Merge csvs with column headers

abh.kumar · March 4, 2015, 11:39am

hello gurus,

Somebody must have done this before, I couldn't find anything. Please redirect me if this was solved before, and if not please help.

To the problem now, I have multiple csv files (about 1000) which I need to concatenate by column header. The final file should have a superset of all columns of the csvs, and corresponding missing values should be blank.

All files are the same directory. Note the randomness and spaces in filenames.

File 2012 IBM 1

A,B,C
d1,d2,d3
d4,d5,d6

DELL2013 FILE_2

A,C,D
d12,d22,d32
d42,d52,d62

HP File 3

B,C,D,E
d22,d122,d132,
d32,d152,d262,142

My output should look like

A,B,C,D,E
d1,d2,d3,,
d4,d5,d6,,
d12,,d22,d32,
d42,,d52,d62,
,d22,d122,d132,
,d32,d152,d262,142

I can do this for files with common columns in the same order, but this cant incorporate new columns in the superfile

awk 'FNR==1 && NR!=1{next;}{print}' *.csv

Don_Cragun · March 5, 2015, 5:07am

You need to process the 1st lines of the files 1st to get a list of the headings and then process the entire files a 2nd time to print the fields in the correct order in a file with all of the headings. Some implementations of the awk utility have a nextfile command that skips the rest of the file; others don't (and, therefore, need to read each line of each file both times the file is read). With your sample files, the difference won't be noticed; but with large files, implementations with nextfile will run faster.

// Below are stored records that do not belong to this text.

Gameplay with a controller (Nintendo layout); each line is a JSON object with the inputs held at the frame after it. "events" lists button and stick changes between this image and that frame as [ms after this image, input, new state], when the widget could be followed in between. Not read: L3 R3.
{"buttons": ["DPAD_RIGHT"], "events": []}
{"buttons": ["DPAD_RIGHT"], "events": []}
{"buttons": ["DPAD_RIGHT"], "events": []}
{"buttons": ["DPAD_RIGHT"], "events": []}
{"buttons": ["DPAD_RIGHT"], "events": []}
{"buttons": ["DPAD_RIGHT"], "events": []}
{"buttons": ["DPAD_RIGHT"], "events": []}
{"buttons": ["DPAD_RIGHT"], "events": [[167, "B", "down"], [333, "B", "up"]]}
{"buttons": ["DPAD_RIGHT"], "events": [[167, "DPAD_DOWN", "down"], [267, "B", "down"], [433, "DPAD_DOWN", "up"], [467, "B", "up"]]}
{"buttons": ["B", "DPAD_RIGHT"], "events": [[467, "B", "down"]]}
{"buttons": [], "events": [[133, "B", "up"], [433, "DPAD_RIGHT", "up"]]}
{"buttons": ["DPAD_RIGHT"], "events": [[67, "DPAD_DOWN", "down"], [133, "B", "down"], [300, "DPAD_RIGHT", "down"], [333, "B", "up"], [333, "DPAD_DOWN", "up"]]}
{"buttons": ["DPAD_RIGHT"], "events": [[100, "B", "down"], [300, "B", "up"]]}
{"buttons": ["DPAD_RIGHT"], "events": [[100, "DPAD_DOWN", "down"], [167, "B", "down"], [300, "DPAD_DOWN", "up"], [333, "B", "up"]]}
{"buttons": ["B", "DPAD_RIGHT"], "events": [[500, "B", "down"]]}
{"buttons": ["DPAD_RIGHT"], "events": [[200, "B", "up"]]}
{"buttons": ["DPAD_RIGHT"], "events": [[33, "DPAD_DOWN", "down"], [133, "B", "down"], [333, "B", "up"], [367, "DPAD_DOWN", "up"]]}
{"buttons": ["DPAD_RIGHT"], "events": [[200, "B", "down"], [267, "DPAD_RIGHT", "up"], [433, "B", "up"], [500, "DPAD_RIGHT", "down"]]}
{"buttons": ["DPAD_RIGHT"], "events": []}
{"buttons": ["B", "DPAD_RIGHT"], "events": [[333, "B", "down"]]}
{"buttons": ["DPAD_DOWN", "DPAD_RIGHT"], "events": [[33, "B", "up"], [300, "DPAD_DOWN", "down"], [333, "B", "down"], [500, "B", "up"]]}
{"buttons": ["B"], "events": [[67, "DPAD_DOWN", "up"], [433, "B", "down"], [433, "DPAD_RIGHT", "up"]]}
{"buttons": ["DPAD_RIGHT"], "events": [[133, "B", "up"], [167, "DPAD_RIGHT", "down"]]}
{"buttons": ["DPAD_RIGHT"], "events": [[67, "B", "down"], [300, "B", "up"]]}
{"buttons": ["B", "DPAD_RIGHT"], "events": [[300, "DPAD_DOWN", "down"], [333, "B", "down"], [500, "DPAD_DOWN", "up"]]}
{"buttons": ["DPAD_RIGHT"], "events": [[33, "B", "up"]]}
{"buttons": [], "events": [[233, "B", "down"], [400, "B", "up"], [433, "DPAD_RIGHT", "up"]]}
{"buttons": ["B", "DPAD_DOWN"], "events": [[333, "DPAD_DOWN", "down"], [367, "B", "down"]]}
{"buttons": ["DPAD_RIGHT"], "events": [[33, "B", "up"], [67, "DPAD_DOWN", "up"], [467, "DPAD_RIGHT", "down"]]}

You said your sample input files were named 2012 IBM 1 , DELL2013 FILE_2 , and HP File 3 , but your sample code processes files with names ending with .csv . The following awk script assumes your sample input filenames are really 2012 IBM 1.csv , DELL2013 FILE_2.csv , and HP File 3.csv . Note that if you redirect the output of this script and you place the output in the same directory in which your input files are located you must not create the output file with a name ending in .csv .

awk '
BEGIN {	FS = OFS = ","
}
FNR == 1 {
	if(!(FILENAME in files)) {
		# This is the 1st time we have seen this file, print extra
		# heading names to the output header line and add new fields
		# from this file to headings list...
		for(i = 1; i <= NF; i++)
			if(!($i in h)) {
				printf("%s%s", nh ? "," : "", $i)
				h[$i] = ++nh
			}
		files[FILENAME]
		if(file1 == "")
			file1 = FILENAME
		# If your version of awk does not have a "nextfile" command,
		# comment out the "nextfile" line below AND uncomment every
		# line after this line containing the string "flushfile".
		nextfile
		# flushfile = 1
	} else {
		# This is the 2nd time we have seen this file.  Set the output
		# field positions for fields in this file...
		# Clear hf[]...
		split("", hf, "")
		for(i = 1; i <= NF; i++)
			hf[h[$i]] = i
		# Get output field order for this file...
		for(i = 1; i <= nh; i++) {
			of = hf
		}
		# If this is the 2nd time we have seen the 1st file in the list,
		# teminate the output file heading line...
		if(file1 == FILENAME)
			print ""
		# flushfile = 0
	}
	next
}
# flushfile { next }	# Flush lines 2 to the end of the file the 1st time we
			# see this file on systems that do not have an awk
			# "nextfile" command.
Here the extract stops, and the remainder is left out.